Evan is a good officer, knows how to fit, keeps his secrets so very close, except Pegasus changes people, and there’s no way to know how it will happen until it does.

“Evan…” Sheppard says quietly, and Evan’s name sounds unfamiliar, wrong, in that voice. No-one calls him by it here. “I thought…” He sounds scared, overwhelmed, surprised. He didn’t know. Evan wasn’t confirming, he was telling, and he never does either. He’s slipping, slipping up. Losing control.

“We have to stop,” he says again. It sounds desperate, pleading. He means it, but he means, you have to stop just as much.

“We will,” Sheppard says. “We’ll stop,” except promises made after sex don’t count, and Evan already knows.

They won’t.

Comments 
(Deleted comment)
3rd-Nov-2008 05:57 pm (UTC)
Thank you!

This is a much more believable, emotionally resonant take on the "losing our inhibitions off-world" trope than is you usually see.

I don't know why, but whenever I'm writing Lorne he always seems to end up in disaster and tragedy, rather than happy fun times.
(Deleted comment)
3rd-Nov-2008 03:42 pm (UTC)
This is fabulous! The tension and regret and longing and characterization are all perfect. I love the descriptions of Lorne--his self-description as the perfect soldier.

You really know how to bring the angst.
3rd-Nov-2008 05:58 pm (UTC)
Thank you!

I love the descriptions of Lorne--his self-description as the perfect soldier.

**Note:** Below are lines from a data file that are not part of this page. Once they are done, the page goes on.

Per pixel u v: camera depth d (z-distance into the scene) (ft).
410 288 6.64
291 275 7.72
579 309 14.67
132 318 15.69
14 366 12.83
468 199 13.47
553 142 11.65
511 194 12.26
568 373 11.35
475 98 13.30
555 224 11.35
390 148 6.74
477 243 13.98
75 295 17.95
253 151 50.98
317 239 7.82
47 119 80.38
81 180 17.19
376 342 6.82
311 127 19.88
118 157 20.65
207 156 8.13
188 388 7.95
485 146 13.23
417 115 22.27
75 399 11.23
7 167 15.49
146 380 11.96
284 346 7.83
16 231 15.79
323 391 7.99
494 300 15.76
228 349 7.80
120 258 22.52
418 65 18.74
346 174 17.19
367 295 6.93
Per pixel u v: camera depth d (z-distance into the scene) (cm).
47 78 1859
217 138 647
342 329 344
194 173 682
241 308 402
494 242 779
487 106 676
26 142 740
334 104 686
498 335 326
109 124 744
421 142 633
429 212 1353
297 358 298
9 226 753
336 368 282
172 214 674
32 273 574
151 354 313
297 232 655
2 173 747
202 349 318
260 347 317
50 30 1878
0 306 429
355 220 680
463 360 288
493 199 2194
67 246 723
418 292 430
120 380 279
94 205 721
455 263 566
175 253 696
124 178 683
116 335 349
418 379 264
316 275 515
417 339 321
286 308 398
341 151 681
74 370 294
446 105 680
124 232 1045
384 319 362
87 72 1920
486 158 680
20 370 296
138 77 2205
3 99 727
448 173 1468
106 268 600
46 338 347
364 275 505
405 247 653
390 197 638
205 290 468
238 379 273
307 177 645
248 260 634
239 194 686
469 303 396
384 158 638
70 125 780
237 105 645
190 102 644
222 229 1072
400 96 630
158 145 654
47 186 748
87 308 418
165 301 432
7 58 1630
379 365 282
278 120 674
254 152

I think this is something he works really hard at, being really good, and also being really reliable, you know, because it makes him feel safer, like they're less likely to look at him than at someone like Sheppard.
3rd-Nov-2008 04:59 pm (UTC)
Ooh, very nice angst there. Understated, which makes it more potent, hints of all the things they're not saying and that happened to them to put them in this situation.
3rd-Nov-2008 05:59 pm (UTC)
Thank you!
3rd-Nov-2008 06:55 pm (UTC)
Oh, this was very good.
3rd-Nov-2008 09:12 pm (UTC)
Thank you!
(Deleted comment)
3rd-Nov-2008 09:15 pm (UTC)
Thank you!

man, Lorne couldn't have picked a worse person to go through something like that with, because Sheppard does not talk about what's going on in his head, doesn't correct or possibly even notice misconceptions, doesn't know how to deal with stuff like that at all.

Truer words were never spoken! They're pretty much doomed from the start, because, as you say, Sheppard can't or won't deal with this, and Lorne can't deal with it as he is, and he already knows this, but he can't do anything to change it, because he's actually almost close to getting something he wants.
3rd-Nov-2008 11:05 pm (UTC)
*bows before angst*

I adore angst and nothing says angst better than military regulations.
4th-Nov-2008 02:25 pm (UTC)
nothing says angst better than military regulations.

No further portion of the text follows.